Sunday, July 14, 2013
Unknown Heroes Pt. 32: Mike Stanley
Stanley took over for Mike Macfarlane at catcher and provided a lot of pop for the position. He was third on the team with 24 home runs and fifth on the team with 69 RBIs. He had a very good season in 1996, comparable to his big 1993 season. He finished the year with a .270/.383/.506/.889 line, pretty big numbers for a catcher. Unfortunately he was not a terrific defensive catcher, only throwing out 17% of base-stealers and leading the league in errors and passed balls. It did not help that he was catching a knuckleballer every five days. Still, it was becoming clear that he was much better with the bat than behind the plate.
In 1997, Stanley became the right-handed half of the designated hitter platoon with Reggie Jefferson and also picked up at first base when Mo Vaughn went on the disabled list. He did make the occasional game at catcher as well. His batting average was up, but his power numbers were down. He was hitting .300/.394/.515/.910 with 13 home runs and 53 RBIs when he was traded. The Red Sox were not going anywhere and Stanley was a free agent at the end of the season, so he was expendable. Reggie Jefferson was having a very good season anyway and Mo Vaughn was back from his injury. Boston traded Stanley back to the Yankees for Tony Armas Jr. and Jim Mecir. Neither player would ever play a game for the Major League team. Mecir was left unprotected in the expansion draft and was selected by the Devil Rays. Armas was one of two players Boston sent to the Expos for Pedro Martinez.

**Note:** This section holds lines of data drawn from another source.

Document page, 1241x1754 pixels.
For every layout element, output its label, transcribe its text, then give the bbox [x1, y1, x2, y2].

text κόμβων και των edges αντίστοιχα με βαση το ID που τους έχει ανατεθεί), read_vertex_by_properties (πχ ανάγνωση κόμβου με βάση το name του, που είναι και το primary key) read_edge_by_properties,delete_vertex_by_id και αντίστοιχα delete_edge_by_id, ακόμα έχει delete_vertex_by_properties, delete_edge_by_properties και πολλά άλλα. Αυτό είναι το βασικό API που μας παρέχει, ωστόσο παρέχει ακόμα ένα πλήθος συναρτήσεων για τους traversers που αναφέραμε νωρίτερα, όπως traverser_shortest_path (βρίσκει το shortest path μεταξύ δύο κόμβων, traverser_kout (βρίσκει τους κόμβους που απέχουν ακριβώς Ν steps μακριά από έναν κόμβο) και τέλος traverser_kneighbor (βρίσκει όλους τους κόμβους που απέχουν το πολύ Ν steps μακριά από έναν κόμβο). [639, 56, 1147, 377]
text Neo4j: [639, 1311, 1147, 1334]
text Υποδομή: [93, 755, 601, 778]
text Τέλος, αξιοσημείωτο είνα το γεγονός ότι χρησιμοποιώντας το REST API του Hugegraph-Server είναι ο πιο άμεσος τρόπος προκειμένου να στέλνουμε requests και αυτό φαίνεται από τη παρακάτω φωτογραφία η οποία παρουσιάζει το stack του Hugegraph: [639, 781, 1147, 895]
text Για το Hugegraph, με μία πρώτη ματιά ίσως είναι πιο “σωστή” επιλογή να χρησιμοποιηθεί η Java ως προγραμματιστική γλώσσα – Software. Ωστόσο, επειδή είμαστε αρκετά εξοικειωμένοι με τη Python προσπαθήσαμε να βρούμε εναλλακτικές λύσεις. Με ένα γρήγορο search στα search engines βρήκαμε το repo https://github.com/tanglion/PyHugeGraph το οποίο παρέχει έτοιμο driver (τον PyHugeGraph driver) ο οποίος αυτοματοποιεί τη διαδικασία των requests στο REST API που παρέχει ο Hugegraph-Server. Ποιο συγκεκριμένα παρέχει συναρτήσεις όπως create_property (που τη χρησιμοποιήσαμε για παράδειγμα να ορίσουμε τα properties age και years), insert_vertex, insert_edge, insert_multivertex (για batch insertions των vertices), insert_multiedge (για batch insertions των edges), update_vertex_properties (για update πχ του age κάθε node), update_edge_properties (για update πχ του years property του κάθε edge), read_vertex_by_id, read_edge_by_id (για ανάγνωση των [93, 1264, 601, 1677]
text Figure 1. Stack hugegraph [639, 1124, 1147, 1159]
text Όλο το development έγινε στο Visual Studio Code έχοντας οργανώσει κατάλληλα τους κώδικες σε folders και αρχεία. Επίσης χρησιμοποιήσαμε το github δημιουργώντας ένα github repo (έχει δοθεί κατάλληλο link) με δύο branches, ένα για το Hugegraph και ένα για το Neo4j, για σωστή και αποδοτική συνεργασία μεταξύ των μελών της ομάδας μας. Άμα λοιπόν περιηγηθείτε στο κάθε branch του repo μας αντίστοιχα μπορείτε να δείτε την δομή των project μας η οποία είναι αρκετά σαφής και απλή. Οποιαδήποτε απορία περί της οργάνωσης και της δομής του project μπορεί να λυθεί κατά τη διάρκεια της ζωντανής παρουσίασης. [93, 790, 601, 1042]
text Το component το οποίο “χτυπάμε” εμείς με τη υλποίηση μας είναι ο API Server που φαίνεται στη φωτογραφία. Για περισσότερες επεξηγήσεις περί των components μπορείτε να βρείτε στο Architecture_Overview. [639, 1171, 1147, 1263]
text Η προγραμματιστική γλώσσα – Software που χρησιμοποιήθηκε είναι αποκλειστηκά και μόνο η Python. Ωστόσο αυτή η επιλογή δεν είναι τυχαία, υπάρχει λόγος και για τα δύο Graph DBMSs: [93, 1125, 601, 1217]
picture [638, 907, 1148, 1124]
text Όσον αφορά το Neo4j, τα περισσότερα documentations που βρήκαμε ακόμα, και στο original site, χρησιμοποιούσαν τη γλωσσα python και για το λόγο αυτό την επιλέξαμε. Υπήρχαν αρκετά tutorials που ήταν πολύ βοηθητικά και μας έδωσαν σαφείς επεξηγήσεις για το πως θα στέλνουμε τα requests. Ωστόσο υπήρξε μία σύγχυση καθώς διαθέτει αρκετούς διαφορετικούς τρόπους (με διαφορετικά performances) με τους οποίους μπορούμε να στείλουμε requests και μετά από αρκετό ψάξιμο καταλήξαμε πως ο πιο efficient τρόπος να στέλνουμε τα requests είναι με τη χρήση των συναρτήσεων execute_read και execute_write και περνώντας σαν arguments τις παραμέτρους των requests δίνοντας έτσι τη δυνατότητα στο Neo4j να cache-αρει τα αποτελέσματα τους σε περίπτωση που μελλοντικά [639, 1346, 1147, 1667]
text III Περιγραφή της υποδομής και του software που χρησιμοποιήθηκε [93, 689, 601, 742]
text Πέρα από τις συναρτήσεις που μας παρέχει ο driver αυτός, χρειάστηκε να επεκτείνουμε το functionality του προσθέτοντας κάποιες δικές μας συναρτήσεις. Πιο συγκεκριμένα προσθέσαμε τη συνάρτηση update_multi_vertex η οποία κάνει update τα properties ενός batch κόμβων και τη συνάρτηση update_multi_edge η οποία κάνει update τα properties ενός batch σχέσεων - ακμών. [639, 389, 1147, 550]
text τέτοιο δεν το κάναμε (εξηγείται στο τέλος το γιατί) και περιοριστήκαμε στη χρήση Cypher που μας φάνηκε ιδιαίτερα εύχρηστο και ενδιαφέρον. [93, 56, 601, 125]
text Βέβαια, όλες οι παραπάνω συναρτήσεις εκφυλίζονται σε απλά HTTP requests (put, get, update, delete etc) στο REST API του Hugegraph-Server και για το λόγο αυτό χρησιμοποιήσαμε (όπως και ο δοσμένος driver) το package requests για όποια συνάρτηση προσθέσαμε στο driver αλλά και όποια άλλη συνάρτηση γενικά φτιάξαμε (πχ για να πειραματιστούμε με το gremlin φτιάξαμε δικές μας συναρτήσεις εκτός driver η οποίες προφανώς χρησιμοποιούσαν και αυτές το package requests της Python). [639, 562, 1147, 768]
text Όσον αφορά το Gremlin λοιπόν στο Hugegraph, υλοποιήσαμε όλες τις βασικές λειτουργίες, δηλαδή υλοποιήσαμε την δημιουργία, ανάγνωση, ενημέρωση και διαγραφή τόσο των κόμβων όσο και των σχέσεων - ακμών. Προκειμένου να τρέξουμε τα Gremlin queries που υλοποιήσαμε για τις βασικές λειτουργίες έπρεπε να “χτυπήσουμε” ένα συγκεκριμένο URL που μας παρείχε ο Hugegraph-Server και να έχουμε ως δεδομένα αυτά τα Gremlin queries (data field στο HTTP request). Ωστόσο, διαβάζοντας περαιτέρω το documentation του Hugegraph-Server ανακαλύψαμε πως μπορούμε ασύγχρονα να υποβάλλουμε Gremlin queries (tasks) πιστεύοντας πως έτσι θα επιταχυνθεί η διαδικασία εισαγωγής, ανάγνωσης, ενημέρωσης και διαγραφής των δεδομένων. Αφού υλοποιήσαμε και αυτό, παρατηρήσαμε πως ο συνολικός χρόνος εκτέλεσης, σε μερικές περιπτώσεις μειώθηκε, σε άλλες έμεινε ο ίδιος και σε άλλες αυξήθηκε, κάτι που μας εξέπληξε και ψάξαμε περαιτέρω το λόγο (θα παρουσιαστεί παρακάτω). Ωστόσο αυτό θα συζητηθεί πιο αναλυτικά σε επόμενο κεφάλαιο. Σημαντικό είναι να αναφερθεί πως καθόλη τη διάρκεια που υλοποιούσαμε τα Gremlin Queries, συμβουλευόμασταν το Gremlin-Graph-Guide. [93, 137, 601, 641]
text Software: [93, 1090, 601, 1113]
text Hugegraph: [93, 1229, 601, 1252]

The Mike Stanley story was not over in Boston though. After helping the Yankees down the stretch, he signed with the Blue Jays as a free agent in 1998. At the trading deadline, he was traded back to the Red Sox for Pete Munro and Jay Yennaco, neither of whom made it to the Majors with Toronto. Stanley was back as a first-baseman/designated hitter. Stanley helped the Red Sox make the playoffs by hitting .288/.388/.500/.888 with seven home runs and 32 RBIs. He had four singles in 15 at-bats in the ALDS.
In 1999, Stanley was almost a full-time first-baseman, also playing at designated hitter and splitting time at the positions with rookie Brian Daubach. He had his last good season that year, hitting .281/.393/.466/.859 with 19 home runs and 72 RBIs. He performed well in the playoffs, hitting .500 in the ALDS against the Indians. The following season, his overall numbers were way down, though he did have 10 home runs. It was apparent he was not going to be productive much longer and he was released by the Red Sox, only to hook on with the Athletics.
Mike Stanley was exactly the kind of high-OBP player that would have been revered had his career lasted just a little bit longer. His career OBP was .370, very high, particularly for a player who spent most of his career as a catcher. He was always a good hitter, but he would have been held in higher regard had he played at a time when getting on base was much more revered.
As for my personal collection regarding Mike Stanley, he is notable for being the first player I ever got a 1/1 for, my 1999 Flair Showcase Masterpiece card.